Two of the five elderly priests in China´s Yunnan province, all unaffiliated to the government-sanctioned "open" Church, died recently, and two others are too sick to carry out pastoral ministry.
Father Louis He Dezong, Vatican-appointed administrator of Kunming diocese since 1950, died June 30 at age 84.
Father He had been sick for months and resigned as administrator before he died, Father Lawrence Zhang Wenchang of Kunming, 80, told UCA News July 5.
Like Father Zhang, Father He was an ethnic Yi and practiced his ministry privately but maintained contacts and supported young priests in the three dioceses in Yunnan -- Dali, Kunming, Zhaotong -- none of which have bishops.
On July 2, Father Tang Minggui of Zhaotong offered a requiem Mass for Father He in a church in Kunming, the provincial capital about 2,120 kilometers southwest of Beijing. Father Zhang officiated the funeral at a local funeral parlor the next day. About 100 Catholics attended each liturgy.
Father He seldom said Mass publicly, except in villages for major feast days, said Father Zhang, who remains active in the diocese despite his age and is now the only elderly priest serving Catholics in the remote countryside.
The two other Kunming elderly priests, Fathers Wang Feiyun and Joseph Huang Ruoshi, are too ill to perform priestly tasks, Father Zhang explained. Most young priests in the open Church of Kunming are unwilling to travel to the mountainous parts of the diocese, he added.
Father He was born into a Catholic family in Lunan, near Kunming, in 1915. After attending the Kunming seminary, he was ordained a priest in 1942. He taught in minor seminaries in Lunan and Kunming before serving in parishes.
The priest was named Kunming administrator a year after the founding of the People´s Republic of China, when foreign missioners were expelled.
After the Cultural Revolution began in 1966, Father He was forced to work in a coal mine for two years, and later transferred to a reform-through-labor farm. After his release in 1979, he returned to Kunming diocese.
Since the early 1980s he has been a librarian appointed by the local government. Father He devised a writing system for the Afxii, one of the 24 branches of the Yi, and published a book on Afxii grammar.
Another elderly Yunnan priest, Father Andrew Shi Guangrong of Dali diocese, died of lung disease on March 13 at age 80, reported the March issue of "Catholic Church in China," a national open Church quarterly.
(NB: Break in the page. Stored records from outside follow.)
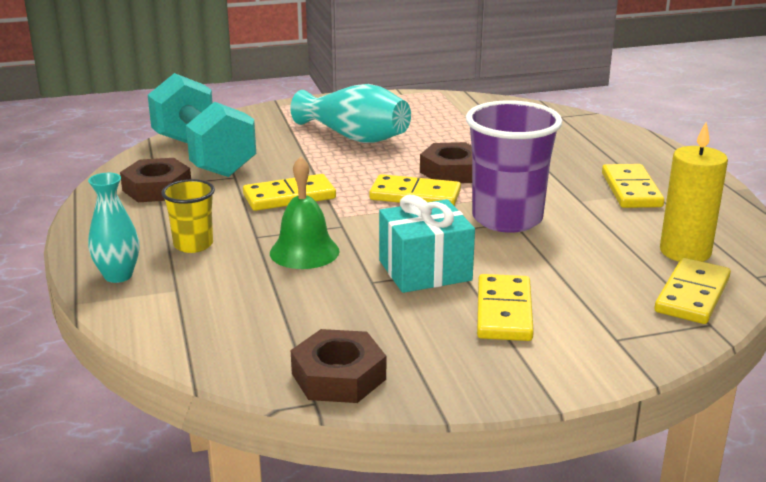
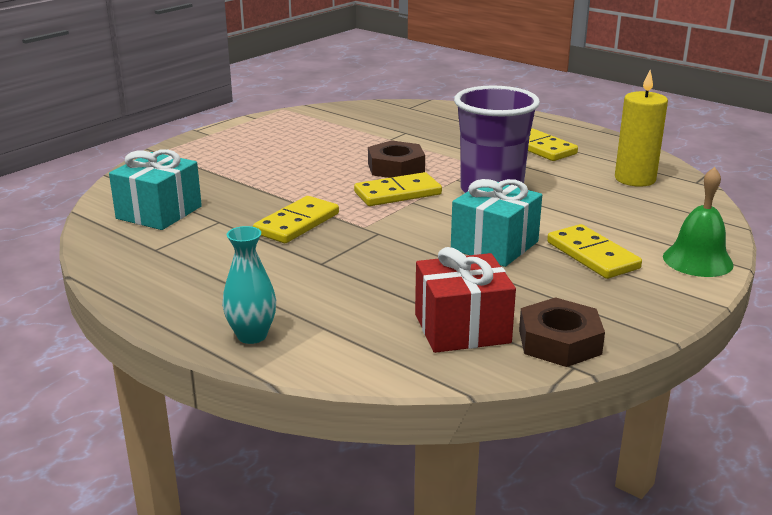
camera: 35 degrees left, 0 degrees up
brown nut [120,158,191,202] -> none
turquoise dumbbell [148,73,256,177] -> turquoise gift [109,149,202,230]
yellow cup [161,179,215,253] -> none
green bell [270,156,339,269] -> green bell moved to [663,167,734,277]
turquoise vase [291,84,411,143] -> none
yellow domino [654,258,731,324] -> none
none -> red gift [415,247,516,353]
Few Catholics attended his funeral because roads had been damaged by rains, Father Gregory Tao Zhibin of Dali told UCA News July 6.
Father Shi was too poor to see a doctor, and his medication was much delayed, said Father Tao, who appealed in 1999 for help for sick Church personnel in China.
The average income in Dali is less than 300 yuan (US$36) a month per person.
Father Shi entered the Kunming major seminary before 1949. He was jailed for his faith in the 1950s and released 22 years later in the late 1970s. He continued priesthood training in open Church seminaries and was ordained in 1987, after which he returned to Dali diocese.
Until Father Tao was ordained in 1996, Father Shi was the only priest serving Catholics in the vast and mountainous diocese, particularly the 10,000-20,000 ethnic Tibetan Catholics in Deqing autonomous prefecture, northwestern Yunnan.
He knew at least three minority languages including Tibetan.
According to Father Tao, Father Shi had lost all his teeth while in jail and had been physically weak for a long time. Still, his dedication to tribal Catholics had made him visit them even in his last days, Father Tao said.
"It was a great loss to the Church but a time for Father Shi to rest, as he worked so hard for the Church," noted Father Tao, in his 30s and now the lone priest in Dali diocese.